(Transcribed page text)
________________
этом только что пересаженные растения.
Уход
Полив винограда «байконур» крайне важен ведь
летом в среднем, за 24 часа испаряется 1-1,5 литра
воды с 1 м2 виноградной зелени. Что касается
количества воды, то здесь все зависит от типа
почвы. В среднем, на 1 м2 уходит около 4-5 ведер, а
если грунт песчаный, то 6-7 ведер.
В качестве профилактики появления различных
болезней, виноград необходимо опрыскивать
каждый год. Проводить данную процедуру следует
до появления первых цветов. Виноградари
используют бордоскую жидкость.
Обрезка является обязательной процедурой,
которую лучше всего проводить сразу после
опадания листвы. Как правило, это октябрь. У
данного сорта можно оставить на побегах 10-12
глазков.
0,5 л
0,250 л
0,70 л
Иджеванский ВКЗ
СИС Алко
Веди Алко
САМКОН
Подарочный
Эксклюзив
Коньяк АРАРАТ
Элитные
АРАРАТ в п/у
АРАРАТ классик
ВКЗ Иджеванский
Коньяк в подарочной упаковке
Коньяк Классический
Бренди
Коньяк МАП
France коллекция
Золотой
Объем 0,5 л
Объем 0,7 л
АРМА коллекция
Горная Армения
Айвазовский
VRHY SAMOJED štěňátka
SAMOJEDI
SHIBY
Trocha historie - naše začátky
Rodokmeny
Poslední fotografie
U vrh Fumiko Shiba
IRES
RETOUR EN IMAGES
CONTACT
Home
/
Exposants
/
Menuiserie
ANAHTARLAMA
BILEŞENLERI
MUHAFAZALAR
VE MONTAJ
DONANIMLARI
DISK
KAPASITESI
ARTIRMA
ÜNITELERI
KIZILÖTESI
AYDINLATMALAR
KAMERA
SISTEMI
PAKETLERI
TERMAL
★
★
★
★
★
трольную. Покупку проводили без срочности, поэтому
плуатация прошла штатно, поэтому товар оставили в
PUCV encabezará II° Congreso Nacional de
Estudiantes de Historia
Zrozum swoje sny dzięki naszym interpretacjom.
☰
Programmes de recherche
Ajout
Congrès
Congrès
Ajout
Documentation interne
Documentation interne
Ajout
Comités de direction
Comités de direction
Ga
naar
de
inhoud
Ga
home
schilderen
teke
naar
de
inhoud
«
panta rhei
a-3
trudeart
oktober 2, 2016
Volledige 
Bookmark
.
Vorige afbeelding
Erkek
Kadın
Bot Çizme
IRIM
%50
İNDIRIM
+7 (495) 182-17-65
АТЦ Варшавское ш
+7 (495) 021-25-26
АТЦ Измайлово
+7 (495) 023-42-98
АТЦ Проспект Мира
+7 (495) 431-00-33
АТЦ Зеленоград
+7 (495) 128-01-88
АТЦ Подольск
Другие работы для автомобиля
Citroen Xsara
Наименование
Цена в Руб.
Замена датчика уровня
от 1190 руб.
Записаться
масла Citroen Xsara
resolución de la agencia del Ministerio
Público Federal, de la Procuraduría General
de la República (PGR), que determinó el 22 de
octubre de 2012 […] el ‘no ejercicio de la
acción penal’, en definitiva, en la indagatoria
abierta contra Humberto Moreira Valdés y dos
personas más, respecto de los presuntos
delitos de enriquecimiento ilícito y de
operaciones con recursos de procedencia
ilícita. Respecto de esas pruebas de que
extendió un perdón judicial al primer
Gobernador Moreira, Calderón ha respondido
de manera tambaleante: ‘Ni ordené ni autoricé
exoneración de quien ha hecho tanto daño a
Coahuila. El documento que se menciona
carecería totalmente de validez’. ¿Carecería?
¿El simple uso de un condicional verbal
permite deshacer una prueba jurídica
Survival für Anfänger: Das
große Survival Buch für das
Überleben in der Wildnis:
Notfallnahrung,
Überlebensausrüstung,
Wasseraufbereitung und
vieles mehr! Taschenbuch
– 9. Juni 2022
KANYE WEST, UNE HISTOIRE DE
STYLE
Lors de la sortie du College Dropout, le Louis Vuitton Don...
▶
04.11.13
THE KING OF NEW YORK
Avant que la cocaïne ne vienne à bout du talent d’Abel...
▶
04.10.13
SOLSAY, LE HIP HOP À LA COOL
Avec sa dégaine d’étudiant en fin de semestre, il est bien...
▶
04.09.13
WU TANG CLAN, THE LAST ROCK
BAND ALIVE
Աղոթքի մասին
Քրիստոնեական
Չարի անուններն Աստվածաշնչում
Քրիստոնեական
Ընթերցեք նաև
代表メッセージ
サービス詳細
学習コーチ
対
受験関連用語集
________________
Write out every line of the data above word for word, changing nothing.

• Reply
этом только что пересаженные растения.
Уход
Полив винограда «байконур» крайне важен ведь
летом в среднем, за 24 часа испаряется 1-1,5 литра
воды с 1 м2 виноградной зелени. Что касается
количества воды, то здесь все зависит от типа
почвы. В среднем, на 1 м2 уходит около 4-5 ведер, а
если грунт песчаный, то 6-7 ведер.
В качестве профилактики появления различных
болезней, виноград необходимо опрыскивать
каждый год. Проводить данную процедуру следует
до появления первых цветов. Виноградари
используют бордоскую жидкость.
Обрезка является обязательной процедурой,
которую лучше всего проводить сразу после
опадания листвы. Как правило, это октябрь. У
данного сорта можно оставить на побегах 10-12
глазков.
0,5 л
0,250 л
0,70 л
Иджеванский ВКЗ
СИС Алко
Веди Алко
САМКОН
Подарочный
Эксклюзив
Коньяк АРАРАТ
Элитные
АРАРАТ в п/у
АРАРАТ классик
ВКЗ Иджеванский
Коньяк в подарочной упаковке
Коньяк Классический
Бренди
Коньяк МАП
France коллекция
Золотой
Объем 0,5 л
Объем 0,7 л
АРМА коллекция
Горная Армения
Айвазовский
VRHY SAMOJED štěňátka
SAMOJEDI
SHIBY
Trocha historie - naše začátky
Rodokmeny
Poslední fotografie
U vrh Fumiko Shiba
IRES
RETOUR EN IMAGES
CONTACT
Home
/
Exposants
/
Menuiserie
ANAHTARLAMA
BILEŞENLERI
MUHAFAZALAR
VE MONTAJ
DONANIMLARI
DISK
KAPASITESI
ARTIRMA
ÜNITELERI
KIZILÖTESI
AYDINLATMALAR
KAMERA
SISTEMI
PAKETLERI
TERMAL
★
★
★
★
★
трольную. Покупку проводили без срочности, поэтому
плуатация прошла штатно, поэтому товар оставили в
PUCV encabezará II° Congreso Nacional de
Estudiantes de Historia
Zrozum swoje sny dzięki naszym interpretacjom.
☰
Programmes de recherche
Ajout
Congrès
Congrès
Ajout
Documentation interne
Documentation interne
Ajout
Comités de direction
Comités de direction
Ga
naar
de
inhoud
Ga
home
schilderen
teke
naar
de
inhoud
«
panta rhei
a-3
trudeart
oktober 2, 2016
Volledige 
Bookmark
.
Vorige afbeelding
Erkek
Kadın
Bot Çizme
IRIM
%50
İNDIRIM
+7 (495) 182-17-65
АТЦ Варшавское ш
+7 (495) 021-25-26
АТЦ Измайлово
+7 (495) 023-42-98
АТЦ Проспект Мира
+7 (495) 431-00-33
АТЦ Зеленоград
+7 (495) 128-01-88
АТЦ Подольск
Другие работы для автомобиля
Citroen Xsara
Наименование
Цена в Руб.
Замена датчика уровня
от 1190 руб.
Записаться
масла Citroen Xsara
resolución de la agencia del Ministerio
Público Federal, de la Procuraduría General
de la República (PGR), que determinó el 22 de
octubre de 2012 […] el ‘no ejercicio de la
acción penal’, en definitiva, en la indagatoria
abierta contra Humberto Moreira Valdés y dos
personas más, respecto de los presuntos
delitos de enriquecimiento ilícito y de
operaciones con recursos de procedencia
ilícita. Respecto de esas pruebas de que
extendió un perdón judicial al primer
Gobernador Moreira, Calderón ha respondido
de manera tambaleante: ‘Ni ordené ni autoricé
exoneración de quien ha hecho tanto daño a
Coahuila. El documento que se menciona
carecería totalmente de validez’. ¿Carecería?
¿El simple uso de un condicional verbal
permite deshacer una prueba jurídica
Survival für Anfänger: Das
große Survival Buch für das
Überleben in der Wildnis:
Notfallnahrung,
Überlebensausrüstung,
Wasseraufbereitung und
vieles mehr! Taschenbuch
– 9. Juni 2022
KANYE WEST, UNE HISTOIRE DE
STYLE
Lors de la sortie du College Dropout, le Louis Vuitton Don...
▶
04.11.13
THE KING OF NEW YORK
Avant que la cocaïne ne vienne à bout du talent d’Abel...
▶
04.10.13
SOLSAY, LE HIP HOP À LA COOL
Avec sa dégaine d’étudiant en fin de semestre, il est bien...
▶
04.09.13
WU TANG CLAN, THE LAST ROCK
BAND ALIVE
Աղոթքի մասին
Քրիստոնեական
Չարի անուններն Աստվածաշնչում
Քրիստոնեական
Ընթերցեք նաև
代表メッセージ
サービス詳細
学習コーチ
対
受験関連用語集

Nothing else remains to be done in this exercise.